The Cavendish Laboratory
 

"Quick" questions are brief questions, often compulsory and set in Section A of a paper. They are designed to test whether you have understood the most basic ideas of the course. If you know your stuff, they should not take long, and a brief answer will be adequate.

Standard questions begin with a bookwork question, followed by a problem, sometimes with a more tricky point at the end. Notice the division of marks (usually shown in the margin), and make sure you earn the easy bookwork marks. An annotated diagram or graph may be worth many lines of writing. Always review what the problem will involve before starting the question, and tell the examiner at each point what you are doing. Review your strategy before starting on lengthy algebra. If your algebra falls in a heap and you don't have time to sort it out, tell the examiner what you were trying to do. In numerical problems, get the formula first and then substitute the values and don't forget to quote the units. If you get stuck with a particular part of question, look for "re-entry points" later in the question rather than giving up altogether.

Essay questions are full-length questions designed to see whether you understand some topic in reasonable depth. Stop to think how you will tackle an essay. Your answer must be structured, and you should make an attempt to explain yourself clearly, and to exhibit the logic of the subject and the relations between ideas. For many topics an essay should refer to both theory and experiment. It will normally contain some diagrams and equations, but it must also contain proper headings and connected English, though under exam conditions you will not have time to write a very elaborate account. Writing good essays requires practice - make sure you get some. It is just as possible to get high marks for an essay as for a problem, and you are less likely get completely stuck.

"Brief notes" questions are usually half the length of a standard question, and test your understanding of bookwork. They will not usually need extensive structuring, and your answer might well consist of little more than appropriate diagrams, graphs and succinct bullet points. Before you finish, ask yourself whether you've covered all the important points.

In answering any question, remember that its scope may not be limited to a single course, or to the work of the current academic year. From time to time, Part I material may be very relevant to Part II or Part III questions.
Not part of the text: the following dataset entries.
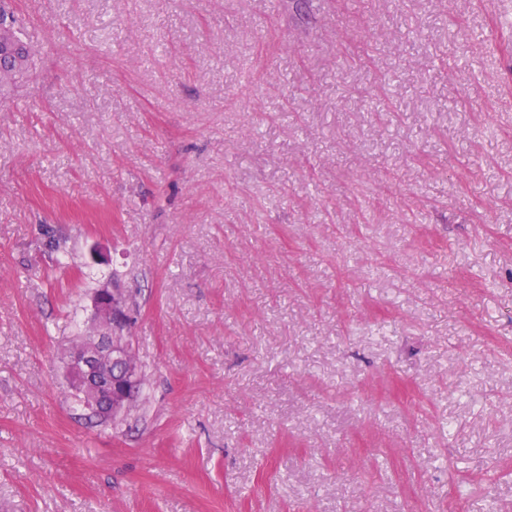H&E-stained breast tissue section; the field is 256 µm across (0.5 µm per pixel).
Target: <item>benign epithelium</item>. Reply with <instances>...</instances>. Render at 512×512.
Masks as SVG:
<instances>
[{
	"instance_id": "7a95c632",
	"label": "benign epithelium",
	"mask_w": 512,
	"mask_h": 512,
	"mask_svg": "<svg viewBox=\"0 0 512 512\" xmlns=\"http://www.w3.org/2000/svg\"><path fill=\"white\" fill-rule=\"evenodd\" d=\"M94 336L71 347L67 354L68 380L84 386L95 411L106 418L122 412L136 393L139 372L132 356L128 313L119 288L102 287L92 301Z\"/></svg>"
}]
</instances>
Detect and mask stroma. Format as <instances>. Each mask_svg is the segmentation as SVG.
<instances>
[{
  "label": "stroma",
  "instance_id": "obj_1",
  "mask_svg": "<svg viewBox=\"0 0 512 512\" xmlns=\"http://www.w3.org/2000/svg\"><path fill=\"white\" fill-rule=\"evenodd\" d=\"M296 3L13 0L0 512H512V0ZM92 306L93 320L100 327L94 336L91 331L84 334L82 339L92 337L68 350V381L76 380L83 385L90 394L94 410L112 418L133 399L139 369L130 359L131 336H127L130 327L126 325L128 313L122 290L98 288ZM113 367L120 368L121 373L111 375Z\"/></svg>",
  "mask_w": 512,
  "mask_h": 512
}]
</instances>
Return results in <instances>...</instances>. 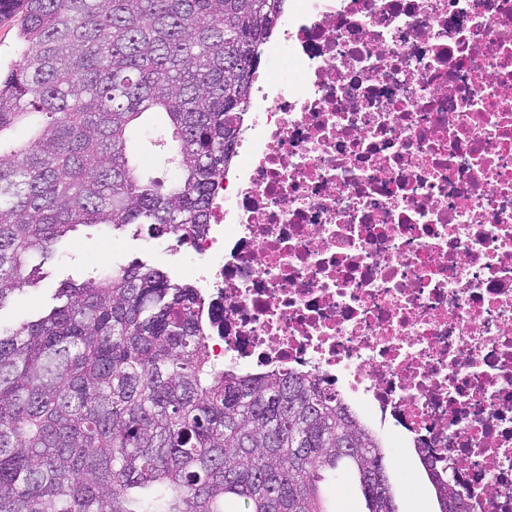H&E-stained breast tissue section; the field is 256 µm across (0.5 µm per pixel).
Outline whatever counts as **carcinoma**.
<instances>
[{
  "label": "carcinoma",
  "instance_id": "cac0c4a2",
  "mask_svg": "<svg viewBox=\"0 0 512 512\" xmlns=\"http://www.w3.org/2000/svg\"><path fill=\"white\" fill-rule=\"evenodd\" d=\"M19 2L20 57L0 71V309L81 227L135 224L184 243L208 223L269 32L285 0ZM153 126L165 183L130 151ZM0 326V512H327L348 463L367 512H396L379 436L293 371L212 358L201 294L131 263L57 289ZM439 512H469L418 454Z\"/></svg>",
  "mask_w": 512,
  "mask_h": 512
}]
</instances>
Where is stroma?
<instances>
[{"instance_id":"1","label":"stroma","mask_w":512,"mask_h":512,"mask_svg":"<svg viewBox=\"0 0 512 512\" xmlns=\"http://www.w3.org/2000/svg\"><path fill=\"white\" fill-rule=\"evenodd\" d=\"M109 253L116 265L131 262L159 268L174 280H181L179 271L181 252L169 237L148 238L137 233L135 227L122 230L84 228L74 236L61 240L55 255L42 259L33 255L30 265L39 267L41 281L27 291L24 301L0 309V323L15 324L32 317L53 305L54 291L66 280L83 281L91 275L94 266L89 253ZM384 465L390 477L397 512H439L434 491L416 456L398 443H387ZM320 488L328 512H367L364 498L347 466L325 472Z\"/></svg>"}]
</instances>
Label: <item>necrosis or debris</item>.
<instances>
[{"label":"necrosis or debris","instance_id":"1","mask_svg":"<svg viewBox=\"0 0 512 512\" xmlns=\"http://www.w3.org/2000/svg\"><path fill=\"white\" fill-rule=\"evenodd\" d=\"M235 154L180 264L214 361L512 512V0H288Z\"/></svg>","mask_w":512,"mask_h":512}]
</instances>
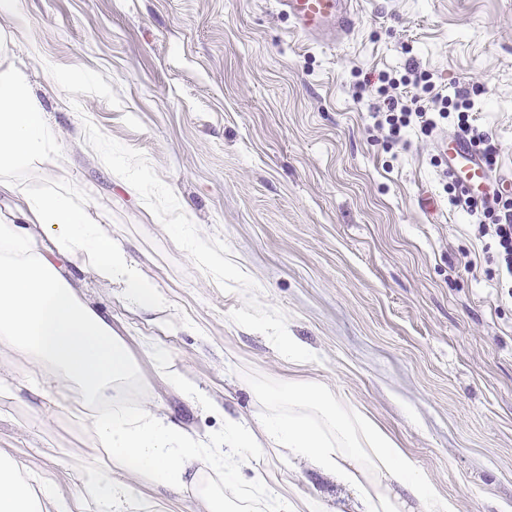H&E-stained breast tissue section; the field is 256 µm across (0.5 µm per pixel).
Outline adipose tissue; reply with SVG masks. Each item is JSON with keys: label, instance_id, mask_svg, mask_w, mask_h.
Segmentation results:
<instances>
[{"label": "adipose tissue", "instance_id": "adipose-tissue-1", "mask_svg": "<svg viewBox=\"0 0 512 512\" xmlns=\"http://www.w3.org/2000/svg\"><path fill=\"white\" fill-rule=\"evenodd\" d=\"M60 136L30 95L19 68L0 67V172L43 161ZM91 271L103 285L123 288L136 303L164 310L166 300L105 233L79 197L62 187L25 195L17 214H0V347L25 356L24 377L0 387L37 399L47 421L56 398L81 386L90 408L83 416L95 447L112 464L79 475L65 494L36 470L0 455V512H132L134 485L147 482L179 494L194 486L193 468L208 462L224 472V499L241 491L230 455L266 449L282 460H305L356 489L362 512H458L418 473L397 441L343 396L304 382H289L291 414L272 412L248 424L224 421L223 434L203 441L143 407L137 414L111 406L110 393L135 373V362L112 319L93 308L70 279Z\"/></svg>", "mask_w": 512, "mask_h": 512}]
</instances>
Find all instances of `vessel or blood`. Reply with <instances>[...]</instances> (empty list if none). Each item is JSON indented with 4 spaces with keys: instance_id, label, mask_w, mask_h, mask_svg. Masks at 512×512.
I'll return each instance as SVG.
<instances>
[{
    "instance_id": "obj_1",
    "label": "vessel or blood",
    "mask_w": 512,
    "mask_h": 512,
    "mask_svg": "<svg viewBox=\"0 0 512 512\" xmlns=\"http://www.w3.org/2000/svg\"><path fill=\"white\" fill-rule=\"evenodd\" d=\"M288 13L298 34L310 41L324 37L350 38L356 26L354 0H278ZM442 153L448 159V178L458 190L474 198L482 197L490 169L482 152L467 136L457 135L441 142Z\"/></svg>"
}]
</instances>
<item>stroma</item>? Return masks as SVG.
<instances>
[{"mask_svg":"<svg viewBox=\"0 0 512 512\" xmlns=\"http://www.w3.org/2000/svg\"><path fill=\"white\" fill-rule=\"evenodd\" d=\"M21 3L24 21L0 16V29L60 150L12 172L0 210L52 183L75 189L165 296L154 320L81 275L136 361L122 405L150 401L207 439L225 416L270 412L289 380L314 382L373 417L459 512L512 504V281L450 203L436 140L457 117L391 147L370 117L375 88L356 91L361 76L411 67L445 94L474 88L472 123L501 147L492 178L512 184V0H358L353 37L329 46L300 38L275 0ZM33 43L53 73L29 56ZM191 235L234 276L194 261ZM262 314L310 361L287 365L250 325ZM81 402L68 393L43 424L27 400L0 396V452L73 492L76 471L108 461ZM237 479L232 512H276L282 496L357 512L353 490L302 461L260 451ZM197 483L194 495L146 483L134 494L145 512L222 500L220 471L201 466Z\"/></svg>","mask_w":512,"mask_h":512,"instance_id":"obj_1","label":"stroma"}]
</instances>
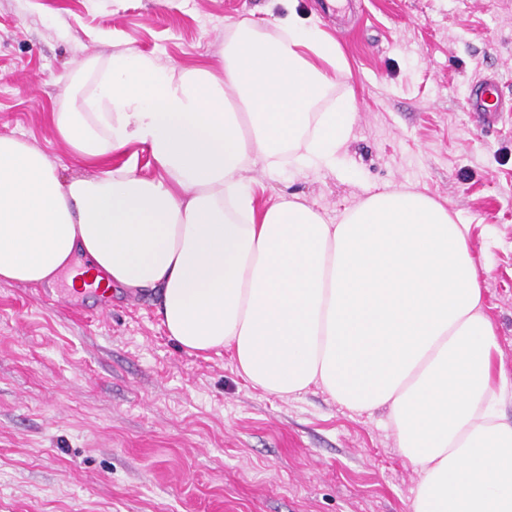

Many questions ask for a formula to be derived. It is of course acceptable to use the desired result to guide your working. However, the Examiners have recently noticed a significant minority of students who get from a wrong starting point to the correct result by "fudging" the working in the middle of a question. This strategy, which borders on dishonesty, is likely to be heavily penalised by the Examiners. If you cannot quite get to the answer, then honesty is the best policy.